TASK INSTRUCTIONS:
Every line below between the line holding "À l'heure actuelle, une" and the line holding "Fait intéressant, les", inclusive, should be repeated exactly, and all other lines omitted.

━━ DATA LISTING

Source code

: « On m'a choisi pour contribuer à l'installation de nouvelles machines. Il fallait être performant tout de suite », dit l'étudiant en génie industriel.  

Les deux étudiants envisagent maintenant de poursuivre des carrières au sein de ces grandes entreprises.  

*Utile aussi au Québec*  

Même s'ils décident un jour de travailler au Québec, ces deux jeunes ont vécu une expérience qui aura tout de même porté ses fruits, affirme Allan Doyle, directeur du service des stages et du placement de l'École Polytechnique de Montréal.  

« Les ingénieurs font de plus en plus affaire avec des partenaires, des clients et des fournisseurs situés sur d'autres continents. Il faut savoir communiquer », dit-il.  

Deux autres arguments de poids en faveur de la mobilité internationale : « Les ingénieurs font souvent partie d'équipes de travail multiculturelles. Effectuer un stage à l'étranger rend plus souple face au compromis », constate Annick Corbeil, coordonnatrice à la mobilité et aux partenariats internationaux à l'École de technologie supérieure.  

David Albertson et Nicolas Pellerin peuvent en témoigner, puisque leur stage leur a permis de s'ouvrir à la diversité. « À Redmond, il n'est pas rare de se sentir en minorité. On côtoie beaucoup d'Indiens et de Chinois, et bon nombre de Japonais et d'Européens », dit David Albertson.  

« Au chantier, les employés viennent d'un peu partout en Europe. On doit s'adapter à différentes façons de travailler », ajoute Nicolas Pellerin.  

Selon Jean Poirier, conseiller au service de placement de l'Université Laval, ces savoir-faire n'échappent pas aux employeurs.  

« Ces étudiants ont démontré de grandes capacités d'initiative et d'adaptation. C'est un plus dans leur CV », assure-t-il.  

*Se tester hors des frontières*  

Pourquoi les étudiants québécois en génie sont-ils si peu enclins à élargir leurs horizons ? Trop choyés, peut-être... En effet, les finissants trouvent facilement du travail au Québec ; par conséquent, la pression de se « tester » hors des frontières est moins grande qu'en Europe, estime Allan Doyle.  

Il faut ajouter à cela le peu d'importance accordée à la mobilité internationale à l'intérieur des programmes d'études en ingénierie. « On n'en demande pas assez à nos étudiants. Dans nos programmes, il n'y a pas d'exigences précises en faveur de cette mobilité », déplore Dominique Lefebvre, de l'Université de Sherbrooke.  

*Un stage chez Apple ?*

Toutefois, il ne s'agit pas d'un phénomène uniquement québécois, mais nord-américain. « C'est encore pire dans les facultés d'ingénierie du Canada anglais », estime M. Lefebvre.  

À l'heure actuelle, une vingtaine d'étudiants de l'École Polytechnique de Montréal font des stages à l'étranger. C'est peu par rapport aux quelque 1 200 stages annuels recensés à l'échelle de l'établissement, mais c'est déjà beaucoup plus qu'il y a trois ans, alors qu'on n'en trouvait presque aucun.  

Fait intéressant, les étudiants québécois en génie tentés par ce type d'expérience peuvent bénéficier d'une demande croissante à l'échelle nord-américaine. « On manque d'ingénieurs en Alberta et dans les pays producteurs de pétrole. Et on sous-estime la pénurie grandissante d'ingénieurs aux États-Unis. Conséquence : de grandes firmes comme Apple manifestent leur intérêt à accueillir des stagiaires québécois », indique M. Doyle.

━━━━
━━ DATA LISTING

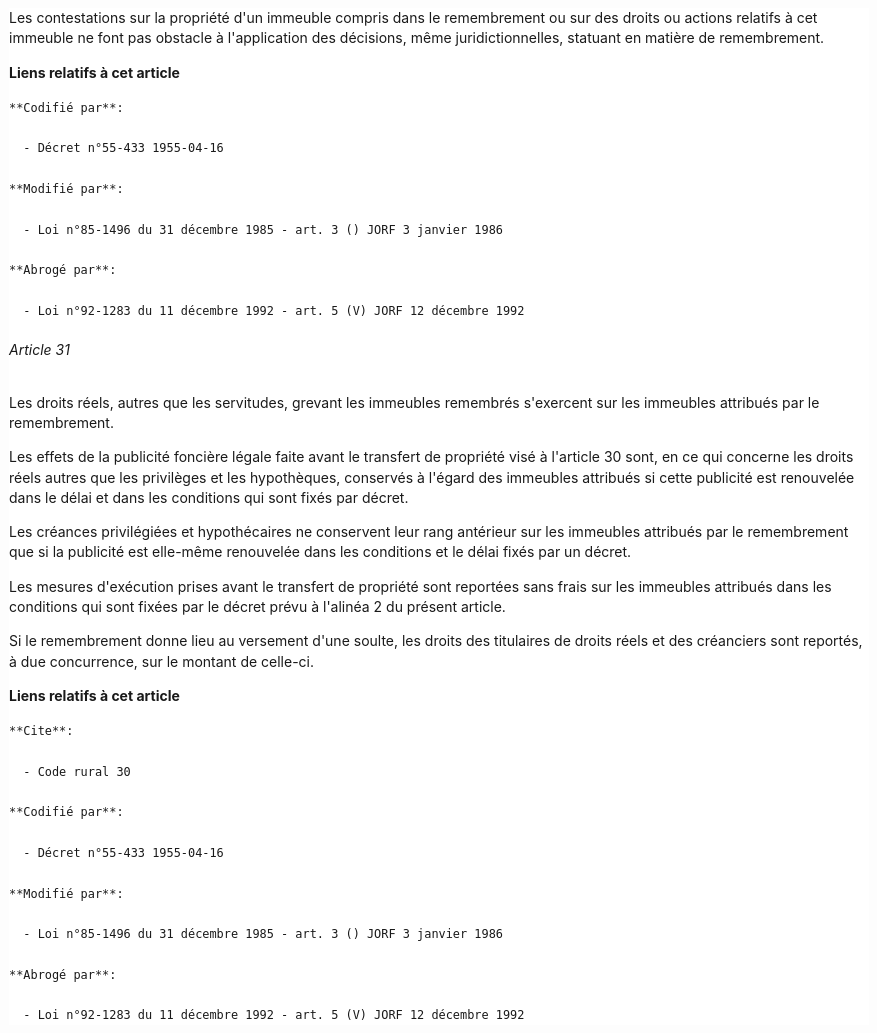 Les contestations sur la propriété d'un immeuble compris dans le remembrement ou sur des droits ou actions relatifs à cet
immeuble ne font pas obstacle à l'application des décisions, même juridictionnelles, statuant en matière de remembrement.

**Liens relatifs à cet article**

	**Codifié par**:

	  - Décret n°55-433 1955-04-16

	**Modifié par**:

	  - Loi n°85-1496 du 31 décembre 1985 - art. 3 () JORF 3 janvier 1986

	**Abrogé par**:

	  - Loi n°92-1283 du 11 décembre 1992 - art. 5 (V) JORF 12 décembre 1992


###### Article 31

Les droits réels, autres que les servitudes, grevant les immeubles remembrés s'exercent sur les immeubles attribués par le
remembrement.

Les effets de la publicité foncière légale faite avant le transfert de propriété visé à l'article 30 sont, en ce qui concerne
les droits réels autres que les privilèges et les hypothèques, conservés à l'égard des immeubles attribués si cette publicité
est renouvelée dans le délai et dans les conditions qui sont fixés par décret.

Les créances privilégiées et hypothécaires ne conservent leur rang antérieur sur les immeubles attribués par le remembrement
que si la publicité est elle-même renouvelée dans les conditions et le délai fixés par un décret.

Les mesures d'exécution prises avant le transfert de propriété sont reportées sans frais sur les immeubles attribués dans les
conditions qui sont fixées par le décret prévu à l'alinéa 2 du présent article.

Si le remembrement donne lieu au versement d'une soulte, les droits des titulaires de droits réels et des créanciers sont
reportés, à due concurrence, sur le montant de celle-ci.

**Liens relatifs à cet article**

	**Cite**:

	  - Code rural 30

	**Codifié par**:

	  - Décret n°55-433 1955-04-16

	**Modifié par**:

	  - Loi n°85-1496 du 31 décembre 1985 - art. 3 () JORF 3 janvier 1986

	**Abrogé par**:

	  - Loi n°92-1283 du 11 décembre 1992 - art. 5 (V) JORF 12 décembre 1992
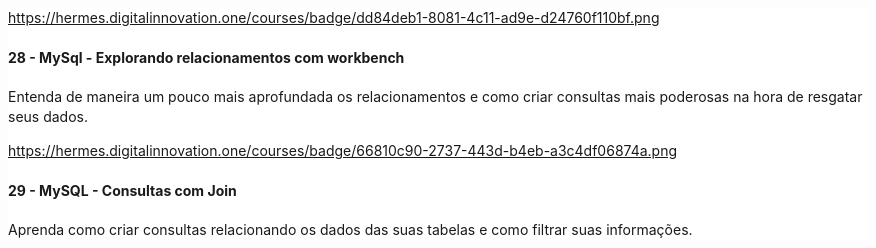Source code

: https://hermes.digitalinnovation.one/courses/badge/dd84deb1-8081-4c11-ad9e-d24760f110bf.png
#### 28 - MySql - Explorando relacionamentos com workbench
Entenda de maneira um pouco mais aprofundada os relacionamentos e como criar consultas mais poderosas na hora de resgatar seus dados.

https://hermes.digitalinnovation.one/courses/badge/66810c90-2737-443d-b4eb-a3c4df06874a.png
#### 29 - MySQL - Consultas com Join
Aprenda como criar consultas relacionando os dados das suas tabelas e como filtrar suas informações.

━━━━

OUTPUT OF THE EXERCISE:
À l'heure actuelle, une vingtaine d'étudiants de l'École Polytechnique de Montréal font des stages à l'étranger. C'est peu par rapport aux quelque 1 200 stages annuels recensés à l'échelle de l'établissement, mais c'est déjà beaucoup plus qu'il y a trois ans, alors qu'on n'en trouvait presque aucun.  

Fait intéressant, les étudiants québécois en génie tentés par ce type d'expérience peuvent bénéficier d'une demande croissante à l'échelle nord-américaine. « On manque d'ingénieurs en Alberta et dans les pays producteurs de pétrole. Et on sous-estime la pénurie grandissante d'ingénieurs aux États-Unis. Conséquence : de grandes firmes comme Apple manifestent leur intérêt à accueillir des stagiaires québécois », indique M. Doyle.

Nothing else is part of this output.